The tax on savings increased in 2011 to 27%.  However, I've noticed that on the Revenue Commissioners website it states that where the interest is credited less frequently than annually that a rate of 30% applies.  Does anyone know is this the case with an 18 month savings account which I have with the EBS?  I would be grateful for any comments.  Thanks a lot.


----------



## Lightning (27 Jun 2011)

I think it depends on how often the bank applies the deposit interest. 

For example, the longer term deposits often apply interest each 6 months, so it is not subject to the higher rate. 

If EBS only apply the interest once, at maturity, and the term deposit is 1 year 6 months then I would think you are subject to the higher rate.


----------



## Black Rock (28 Jun 2011)

*NTMA State Savings are mostly tax free*

Most NTMA State Savings products are *not* subject to any tax, not 27%, not 30%.
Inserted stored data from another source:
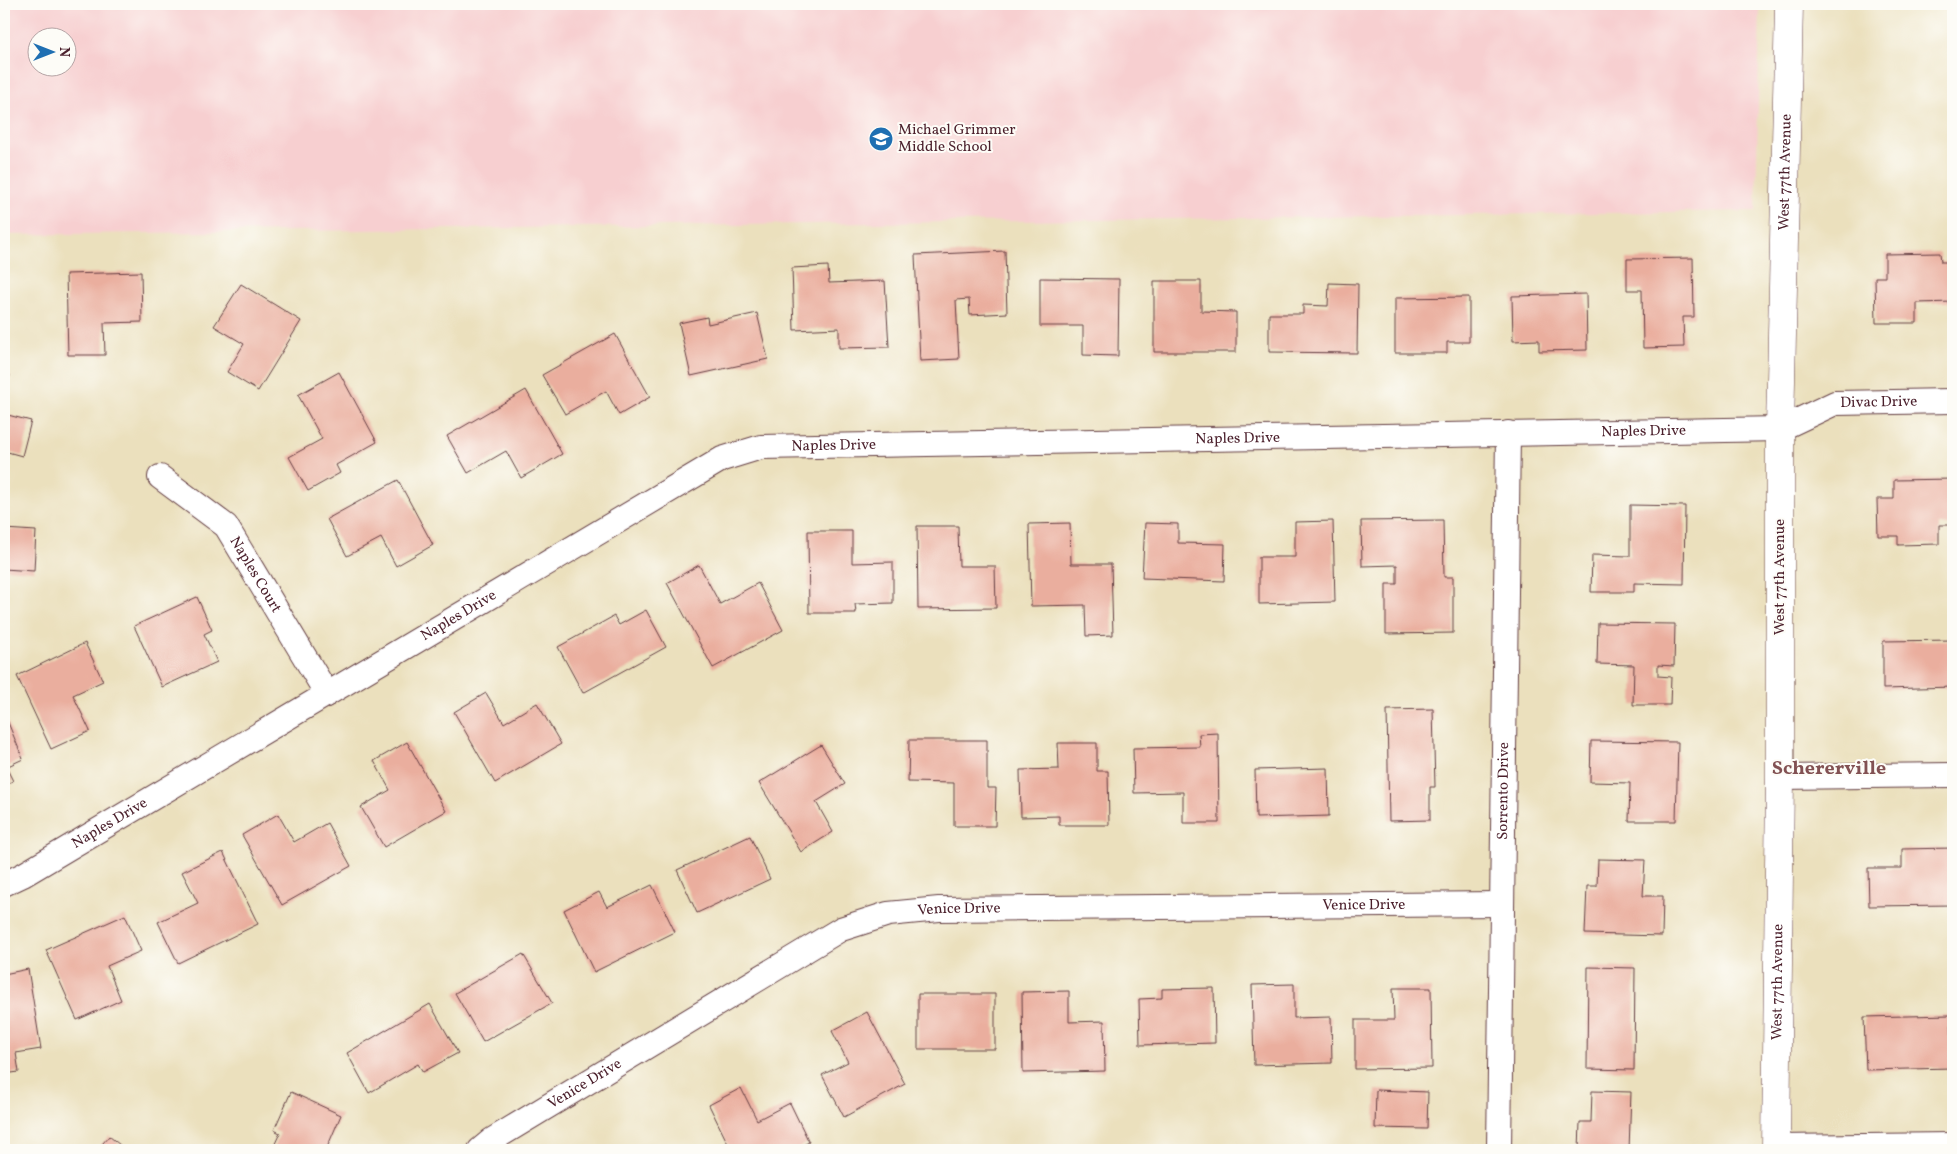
<svg xmlns="http://www.w3.org/2000/svg" width="1957" height="1154" viewBox="0 0 1957 1154" font-family="Vollkorn,serif">
<style>
.built{fill:#f7cfd0;fill-rule:evenodd}
.building{fill:#eaae9e}
.lines{fill:none;stroke-linecap:round;stroke-linejoin:round}
.minor-casing{stroke:#623c41;stroke-width:26}
.tertiary-casing{stroke:#623c41;stroke-width:29}
.minor{stroke:#fff;stroke-width:24}
.tertiary{stroke:#fff;stroke-width:28}
.labels{text-anchor:middle;dominant-baseline:central;stroke-width:4;stroke-linejoin:round;paint-order:stroke}
.poi-label{font-size:15px;fill:#4a1f2b;stroke:#fdfcf7;text-anchor:start}
.street-label{font-size:15px;fill:#4a1f2b;stroke:#fdfcf7}
.district-label{font-size:20px;font-weight:bold;fill:#825153;stroke:#fdfcf7}
</style>
<rect width="100%" height="100%" fill="#fdfcf7"/>
<filter id="ink" filterUnits="userSpaceOnUse"><feTurbulence type="fractalNoise" baseFrequency=".02" numOctaves="2"/><feDisplacementMap in="SourceGraphic" scale="10" xChannelSelector="R" yChannelSelector="G"/><feConvolveMatrix kernelMatrix="1 2 1 2 8 2 1 2 1" color-interpolation-filters="sRGB"/></filter>
<filter id="wash" filterUnits="userSpaceOnUse"><feTurbulence type="fractalNoise" baseFrequency=".0096" numOctaves="4" result="noise"/><feDisplacementMap in="SourceGraphic" scale="20" xChannelSelector="R" yChannelSelector="G"/><feGaussianBlur stdDeviation="1.12" result="paint"/><feColorMatrix in="noise" values="0 0 0 0 0 0 0 0 0 0 0 0 0 0 0 0 0 1.4 0 .05"/><feComposite in="paint" operator="in"/></filter>
<g filter="url(#wash)">
<rect width="100%" height="100%" fill="#ebe0bd"/>
<path class="built" d="M4 4H1760L1756 211 4 235ZM38 38H68V68H38Z"/>
<g id="blocks">
<path class="building" d="M1005 251 1007 313 970 315 969 299 956 300 959 359 920 361 915 255Z
M1940 253 1941 262H1953V302L1917 303V323H1876L1875 277H1885V254Z
M1693 258 1694 317H1683L1684 347 1643 348 1642 290H1627V259Z
M828 266 829 283 885 281 889 347 839 348V328L794 330 792 268Z
M141 272 142 322 104 323 105 355H68L66 274Z
M1040 278 1119 279 1118 356 1083 355V326H1040Z
M1154 281H1201V311L1236 312V352H1154Z
M1329 283 1358 284 1357 353 1269 352V314H1303V305L1328 306Z
M241 284 301 321 258 391 227 372 244 344 214 326Z
M1586 294 1587 350 1539 351V340L1513 341 1512 296Z
M1469 297V342H1447V353H1395V298Z
M757 313 768 359 691 376 679 323 707 317 708 324Z
M615 334 650 397 619 415 606 391 565 414 542 375Z
M339 372 377 442 336 465 340 473 308 491 289 457 322 439 298 395Z
M4 373 10 375 4 400Z
M526 390 562 454 521 478 506 451 468 473 447 436Z
M4 414 31 421 22 456 4 451Z
M1953 479V525H1939V544L1898 545V536H1878L1877 499H1894V480Z
M398 480 433 545 396 566 381 538 347 556 327 519Z
M1630 505 1685 506 1684 584 1634 583V592H1591L1592 555 1630 556Z
M1443 520 1444 577H1453V633L1386 634V584H1397V565L1362 566 1361 521Z
M1333 521 1335 602 1259 604V557H1295V522Z
M1070 523 1071 564H1111L1113 635 1086 636 1085 605 1031 606 1029 524Z
M1145 523 1178 524V543L1225 544 1224 581 1142 578Z
M917 526H958L959 566H995L996 608 918 609Z
M4 529 36 531 34 571 4 569Z
M808 531H852V563L893 562V603L855 604 856 613H809Z
M699 565 720 604 758 583 783 630 713 668 667 583Z
M197 597 212 630 204 634 217 662 162 687 134 626Z
M646 610 666 647 583 693 558 647 614 616 619 625Z
M1598 623 1675 624 1674 666 1658 665V676L1671 677 1670 705H1633L1634 665 1597 664Z
M1953 640V687L1883 689V641Z
M85 643 103 681 73 695 90 731 51 749 17 676Z
M486 693 504 723 537 703 561 744 495 783 454 712Z
M1433 709 1435 787H1430V820L1389 821 1387 710Z
M7 720 23 759 6 767 13 781 4 785V721Z
M1218 733 1219 823H1183V792L1134 793 1133 748 1200 747 1199 734Z
M909 740H987V788H996L995 826H954V783L908 782Z
M1591 741 1678 742 1676 821H1629L1630 783 1590 782Z
M407 742 446 811 384 847 361 807 390 790 374 761Z
M1058 743H1097V771H1108L1109 825H1059V816L1021 817 1020 770 1059 769Z
M821 745 845 784 816 802 833 832 801 852 759 783Z
M1328 768 1329 816 1256 818 1255 770Z
M278 814 294 842 327 823 351 866 282 905 242 835Z
M750 836 770 879 697 913 677 870Z
M1953 848V905L1869 906 1868 868H1902V849Z
M223 852 258 924 178 963 158 922 198 903 182 872Z
M1598 859 1645 860 1643 896H1663L1662 936 1585 934 1587 886H1597Z
M652 885 675 932 594 972 564 910 599 892 607 907Z
M125 915 141 951 107 966 121 1000 77 1020 46 950Z
M523 954 552 1003 483 1042 455 993Z
M1588 967 1635 968 1634 1070 1587 1069Z
M28 969 41 1049 16 1053 19 1072 4 1074V974Z
M1294 984V1018L1331 1017 1332 1063 1254 1065 1252 985Z
M1214 988 1215 1043 1140 1045 1139 999 1162 998V989Z
M1393 988H1431L1432 1068 1355 1069V1020H1394Z
M1069 991V1022L1104 1021 1105 1071 1023 1073 1022 992Z
M918 994H995V1049H918Z
M430 1004 458 1053 423 1072 418 1064 369 1093 347 1053Z
M867 1012 905 1084 844 1117 822 1075 848 1062 832 1031Z
M1951 1015 1952 1068 1866 1070 1864 1017Z
M741 1088 757 1120 790 1103 809 1142 794 1150H731L709 1105Z
M1376 1090 1428 1092 1427 1129 1375 1128Z
M1592 1091 1631 1092 1629 1150H1579L1580 1122H1591Z
M291 1092 341 1115 326 1150H272L280 1133 274 1130Z
M109 1136 126 1150H97Z"/>
</g>
</g>
<g filter="url(#ink)">
<use href="#blocks" fill-opacity="0" stroke="#623c41" stroke-width="1"/>
<g class="lines">
<defs>
<g id="minor">
<path id="s1" d="M160 477 226 526 327 694"/>
<path d="M1780 777 1953 775"/>
<path id="s2" d="M4 884 23 875 722 459 761 447 1780 429 1835 403 1953 401"/>
<path d="M1776 1147 1953 1145"/>
<path id="s3" d="M480 1150 492 1140 841 929 888 914 939 909 1502 904"/>
<path id="s4" d="M1499 1150 1508 433"/>
</g>
<g id="tertiary">
<path id="s5" d="M1776 1150 1780 777V429L1789 4"/>
</g>
</defs>
<use href="#minor" class="minor-casing"/>
<use href="#tertiary" class="tertiary-casing"/>
<use href="#minor" class="minor"/>
<use href="#tertiary" class="tertiary"/>
</g>
</g>
<defs>
<symbol id="school-disc" viewBox="-11 -11 22 22"><circle r="9.5" fill="#1f6fb2" stroke="#fdfcf7"/><path d="M0-5L7-2L0 1L-7-2ZM-4 1L0 2.5L4 1V4Q0 6-4 4Z" fill="#fff"/></symbol>
</defs>
<g fill-rule="evenodd">
<use href="#school-disc" x="867" y="125" width="28" height="28"/>
</g>
<g class="labels">
<g class="poi-label">
<text x="898" y="130">Michael Grimmer<tspan x="898" dy="17">Middle School</tspan></text>
</g>
<g class="street-label">
<text stroke="none"><textPath href="#s5" startOffset="978">West 77th Avenue</textPath></text>
<text stroke="none"><textPath href="#s2" startOffset="1999">Divac Drive</textPath></text>
<text stroke="none"><textPath href="#s2" startOffset="1758">Naples Drive</textPath></text>
<text stroke="none"><textPath href="#s2" startOffset="1352">Naples Drive</textPath></text>
<text stroke="none"><textPath href="#s2" startOffset="948">Naples Drive</textPath></text>
<text stroke="none"><textPath href="#s1" startOffset="139">Naples Court</textPath></text>
<text transform="translate(1780 577) rotate(-90)">West 77th Avenue</text>
<text stroke="none"><textPath href="#s2" startOffset="528">Naples Drive</textPath></text>
<text stroke="none"><textPath href="#s4" startOffset="359">Sorrento Drive</textPath></text>
<text stroke="none"><textPath href="#s2" startOffset="122">Naples Drive</textPath></text>
<text stroke="none"><textPath href="#s3" startOffset="949">Venice Drive</textPath></text>
<text stroke="none"><textPath href="#s3" startOffset="544">Venice Drive</textPath></text>
<text stroke="none"><textPath href="#s5" startOffset="168">West 77th Avenue</textPath></text>
<text stroke="none"><textPath href="#s3" startOffset="124">Venice Drive</textPath></text>
</g>
<g class="district-label">
<text x="1829" y="769">Schererville</text>
</g>
</g>
<rect width="1957" height="1154" fill="none" stroke="#fdfcf7" stroke-width="20"/>
<g transform="translate(52 52) rotate(90)"><circle r="24" fill="#fdfcf7" stroke="#b5a4a5"/>
<path d="M0-4L9 19L0 12L-9 19Z" fill="#1f6fb2"/>
<text y="-8" font-size="14" font-weight="bold" text-anchor="middle" fill="#4a1f2b">N</text>
</g>
</svg>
All lump sums payable on maturity are tax free in Ireland and this applies to the 
· 10% paid on Savings Bonds - 3 year (no annual interest paid) 
· 11% paid on the National Solidarity Bond - 4 year 
· 21% paid on Savings Certificate - 5 ½ year (no annual interest paid)
· 40% paid on the National Solidarity Bonds - 10 year 

DIRT is only at 27% is only applied to the annual interest (never to lump sum paid on maturity) which is paid on the 
· Ordinary Deposit Account (demand)- 1% pa = 1% Gross / 0.72% NET after tax 
· Deposit A/c Plus (30 day notice) - 3% pa = 3% Gross / 2.19% NET after tax 
· The National Solidarity Bond 4 year - 1% pa = 4% Gross / 2.92% NET after tax 
· The National Solidarity Bond 10 year- 1% pa =10% Gross / 7.30% NET after tax


----------



## Lightning (28 Jun 2011)

Ooops ... sorry Blackrock, I was using the payment frequency of the NTMA products as an example of where some longer term deposits are not subject to the higher tax rate due to annual or bi-annual payment frequencies. As you correctly pointed out the NTMA products are DIRT free.

A better example would be a Rabo 5 year term deposit that offers the option of annual interest payments.


----------



## Selbeep (30 Jun 2011)

Hi all,

Thanks for your replies.  May I take it then that I would not be subject to the 30% DIRT tax on an 18 month savings account.


----------



## Gervan (1 Jul 2011)

I think the 30% rate applies to products where the final interest amount is not known in advance.


----------